On the folly of results

October 7, 2011

It’s common knowledge in the business community that effective leaders focus on results not on activity. But people once thought the earth was flat. Now we know better. I think there will come a time when we will see the focus on results for the silly simple-minded nonsense that it is.

Think about it. Imagine you hire me to build you a house. (Well, first imagine that I actually know something about building a house.) You give me 6 months to finish the house. And then you go out of town. I work on this house day and night. No corners are cut, everything is top notch. I come in under budget. And the house is done in 5 months. The house is amazing – guaranteed to knock your socks off.

But then, a freak storm comes and totally destroys the house. I know what you’re thinking – I should have built it to withstand storms. But nope, I not only followed code, I exceeded the code – the house I built was 100 times stronger than any expert ever thought it needed to be. And the storm? Well, this was like a 1000 year storm. No scientist, no model predicted that such a storm could ever come to the area.

When the 6 months are up, you come home as planned. And there’s no house. I have no results to show for my efforts or your money. Lots of activity but no results.

Now let’s say somebody else in town needed a house. Somebody who had seen me working on the house for the 5 months and who actually saw the finished house. Do you think they would hire me? Of course they would! Everyone would want to hire me to build their house. I clearly do it better, faster and cheaper than anyone else.

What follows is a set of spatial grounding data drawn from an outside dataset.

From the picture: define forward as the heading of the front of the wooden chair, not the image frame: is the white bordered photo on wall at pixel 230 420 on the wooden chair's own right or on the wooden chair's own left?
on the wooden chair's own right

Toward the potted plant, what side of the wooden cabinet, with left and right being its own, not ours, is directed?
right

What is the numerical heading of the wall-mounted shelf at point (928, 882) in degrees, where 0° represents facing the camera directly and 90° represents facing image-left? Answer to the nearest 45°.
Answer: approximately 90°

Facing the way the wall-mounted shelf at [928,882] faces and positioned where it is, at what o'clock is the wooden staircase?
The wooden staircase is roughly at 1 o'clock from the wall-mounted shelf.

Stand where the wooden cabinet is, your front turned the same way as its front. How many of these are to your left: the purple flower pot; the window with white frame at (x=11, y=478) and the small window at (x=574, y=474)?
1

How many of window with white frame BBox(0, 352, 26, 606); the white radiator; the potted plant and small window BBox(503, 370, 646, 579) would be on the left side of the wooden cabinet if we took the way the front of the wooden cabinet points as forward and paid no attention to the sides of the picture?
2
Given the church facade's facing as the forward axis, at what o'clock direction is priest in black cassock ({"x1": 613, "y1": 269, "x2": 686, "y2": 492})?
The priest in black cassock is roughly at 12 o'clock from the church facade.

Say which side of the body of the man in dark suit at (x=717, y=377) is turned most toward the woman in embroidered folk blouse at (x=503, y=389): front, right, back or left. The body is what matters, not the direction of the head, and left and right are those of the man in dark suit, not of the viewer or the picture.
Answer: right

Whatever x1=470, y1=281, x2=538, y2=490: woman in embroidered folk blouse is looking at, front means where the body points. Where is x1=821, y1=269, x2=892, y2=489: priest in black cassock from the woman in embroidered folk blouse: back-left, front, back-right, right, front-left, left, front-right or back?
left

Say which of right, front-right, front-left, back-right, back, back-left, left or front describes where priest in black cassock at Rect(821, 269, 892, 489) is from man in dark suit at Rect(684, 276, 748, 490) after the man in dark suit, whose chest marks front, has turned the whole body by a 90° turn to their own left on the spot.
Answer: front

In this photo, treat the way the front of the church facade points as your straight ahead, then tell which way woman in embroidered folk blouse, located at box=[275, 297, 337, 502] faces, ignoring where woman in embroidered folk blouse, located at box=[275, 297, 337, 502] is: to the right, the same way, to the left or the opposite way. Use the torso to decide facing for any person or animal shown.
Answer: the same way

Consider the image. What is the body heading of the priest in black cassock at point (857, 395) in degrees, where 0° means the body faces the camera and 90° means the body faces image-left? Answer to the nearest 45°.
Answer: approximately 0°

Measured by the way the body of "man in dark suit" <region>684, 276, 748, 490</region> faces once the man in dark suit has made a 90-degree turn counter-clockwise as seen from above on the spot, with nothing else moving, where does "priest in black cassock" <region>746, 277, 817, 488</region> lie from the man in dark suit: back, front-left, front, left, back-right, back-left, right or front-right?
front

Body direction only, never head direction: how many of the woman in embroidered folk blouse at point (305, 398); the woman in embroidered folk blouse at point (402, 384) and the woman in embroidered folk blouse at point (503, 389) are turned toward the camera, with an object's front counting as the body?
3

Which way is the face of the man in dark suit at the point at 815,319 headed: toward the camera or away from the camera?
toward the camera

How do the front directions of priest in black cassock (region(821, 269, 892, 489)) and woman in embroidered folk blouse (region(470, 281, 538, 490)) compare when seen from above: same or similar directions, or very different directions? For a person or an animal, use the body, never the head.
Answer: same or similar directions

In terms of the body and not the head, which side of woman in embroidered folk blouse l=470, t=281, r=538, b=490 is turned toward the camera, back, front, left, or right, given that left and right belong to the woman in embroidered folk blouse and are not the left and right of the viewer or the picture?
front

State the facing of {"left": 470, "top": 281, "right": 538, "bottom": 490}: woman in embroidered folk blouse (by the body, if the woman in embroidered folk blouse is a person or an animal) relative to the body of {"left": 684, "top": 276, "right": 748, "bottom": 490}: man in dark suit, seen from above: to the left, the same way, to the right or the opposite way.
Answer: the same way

But wait – no results! Why would anyone ever hire someone who doesn’t deliver?

The answer, my friends, is obvious. The house I built was great. But there was no way to predict the freak storm. If I built another house, you should not expect another storm to interfere with the homeowner actually moving into the house. But you should expect my work ethic, my skill and my creative genius to manifest themselves in my work. Basically, you have every reason to expect a great house from me even though I haven’t delivered any results yet.

Of course we all want results. I’m not suggesting results don’t matter. But we aren’t going to perform better through simplistic childish thinking that assumes a univariate world with a perfect positive correlation between activity and results.

The fact is that there isn’t a perfect correlation between effort and results. There are random factors that influence the result which have nothing to do with the person doing the work. Freak storms wipe out houses. Unpredictable market occurrences destroy new product launches. Ex-Presidents die the week when you’re planning a major PR launch (this happened to me early in my career). If you want sustainable performance, then what you really want is a workforce that engages in the right behaviors, not a group of people that get lucky.

Fools evaluate people based only on their results – rewarding or punishing people for events they cannot control. Wise people understand cause and effect and want to evaluate and reward people based on their characteristics – those that can reasonably be expected to endure – not based on randomness that will, by definition, not persist.

And here is the kicker: When you evaluate and reward for results, you encourage people (actually, you train them) to do all sorts of unwise, unprofessional, wacky, illegal things to game the system and get the result. They find loopholes, they get “clever” and they destroy you and your business.

The focus on results sounds mature. It sounds like the no-nonsense attitude of the serious businessman. But actually, it reflects primitive childish thinking – which is more likely to lead to disaster than to good results.